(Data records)
--

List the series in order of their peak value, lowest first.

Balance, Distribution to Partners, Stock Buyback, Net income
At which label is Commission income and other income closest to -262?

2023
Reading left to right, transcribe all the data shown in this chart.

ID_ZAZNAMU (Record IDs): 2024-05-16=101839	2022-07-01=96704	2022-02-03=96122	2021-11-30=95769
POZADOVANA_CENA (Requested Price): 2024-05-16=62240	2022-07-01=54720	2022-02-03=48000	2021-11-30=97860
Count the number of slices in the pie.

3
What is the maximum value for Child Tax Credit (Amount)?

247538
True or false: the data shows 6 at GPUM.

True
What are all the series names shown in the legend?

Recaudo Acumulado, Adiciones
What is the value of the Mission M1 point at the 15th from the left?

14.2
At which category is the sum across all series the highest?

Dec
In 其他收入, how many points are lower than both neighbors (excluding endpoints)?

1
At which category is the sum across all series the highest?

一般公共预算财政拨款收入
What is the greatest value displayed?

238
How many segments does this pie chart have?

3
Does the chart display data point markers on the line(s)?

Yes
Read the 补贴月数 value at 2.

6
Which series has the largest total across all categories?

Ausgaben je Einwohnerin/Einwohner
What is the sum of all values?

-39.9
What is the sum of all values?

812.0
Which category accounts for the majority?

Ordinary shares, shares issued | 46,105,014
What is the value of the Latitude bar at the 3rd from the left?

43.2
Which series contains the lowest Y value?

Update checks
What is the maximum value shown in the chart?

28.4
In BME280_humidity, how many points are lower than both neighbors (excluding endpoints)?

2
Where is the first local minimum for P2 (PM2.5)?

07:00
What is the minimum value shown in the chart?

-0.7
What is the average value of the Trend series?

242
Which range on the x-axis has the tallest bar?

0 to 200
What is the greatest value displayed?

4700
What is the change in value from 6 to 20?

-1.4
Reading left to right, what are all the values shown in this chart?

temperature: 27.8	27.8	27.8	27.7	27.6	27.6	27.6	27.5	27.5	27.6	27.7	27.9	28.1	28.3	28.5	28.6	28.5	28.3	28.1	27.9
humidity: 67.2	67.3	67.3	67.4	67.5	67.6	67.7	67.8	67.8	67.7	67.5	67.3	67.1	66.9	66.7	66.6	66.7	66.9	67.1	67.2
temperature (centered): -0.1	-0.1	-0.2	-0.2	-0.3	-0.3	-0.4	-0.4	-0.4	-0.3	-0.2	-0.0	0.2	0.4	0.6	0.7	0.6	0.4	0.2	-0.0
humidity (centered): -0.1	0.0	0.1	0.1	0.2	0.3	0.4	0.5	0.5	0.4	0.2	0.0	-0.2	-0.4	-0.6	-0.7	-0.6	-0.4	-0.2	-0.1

--

Render the listing above as a JSON list of strings, one string per line, leaving out blank lines. Cover only the stretch from the line with "一般公共预算财政拨款收入" up to and including the line with "What is the change in value from 6 to 20?".

* TASK RESPONSE *
[
  "一般公共预算财政拨款收入",
  "What is the greatest value displayed?",
  "238",
  "How many segments does this pie chart have?",
  "3",
  "Does the chart display data point markers on the line(s)?",
  "Yes",
  "Read the 补贴月数 value at 2.",
  "6",
  "Which series has the largest total across all categories?",
  "Ausgaben je Einwohnerin/Einwohner",
  "What is the sum of all values?",
  "-39.9",
  "What is the sum of all values?",
  "812.0",
  "Which category accounts for the majority?",
  "Ordinary shares, shares issued | 46,105,014",
  "What is the value of the Latitude bar at the 3rd from the left?",
  "43.2",
  "Which series contains the lowest Y value?",
  "Update checks",
  "What is the maximum value shown in the chart?",
  "28.4",
  "In BME280_humidity, how many points are lower than both neighbors (excluding endpoints)?",
  "2",
  "Where is the first local minimum for P2 (PM2.5)?",
  "07:00",
  "What is the minimum value shown in the chart?",
  "-0.7",
  "What is the average value of the Trend series?",
  "242",
  "Which range on the x-axis has the tallest bar?",
  "0 to 200",
  "What is the greatest value displayed?",
  "4700",
  "What is the change in value from 6 to 20?"
]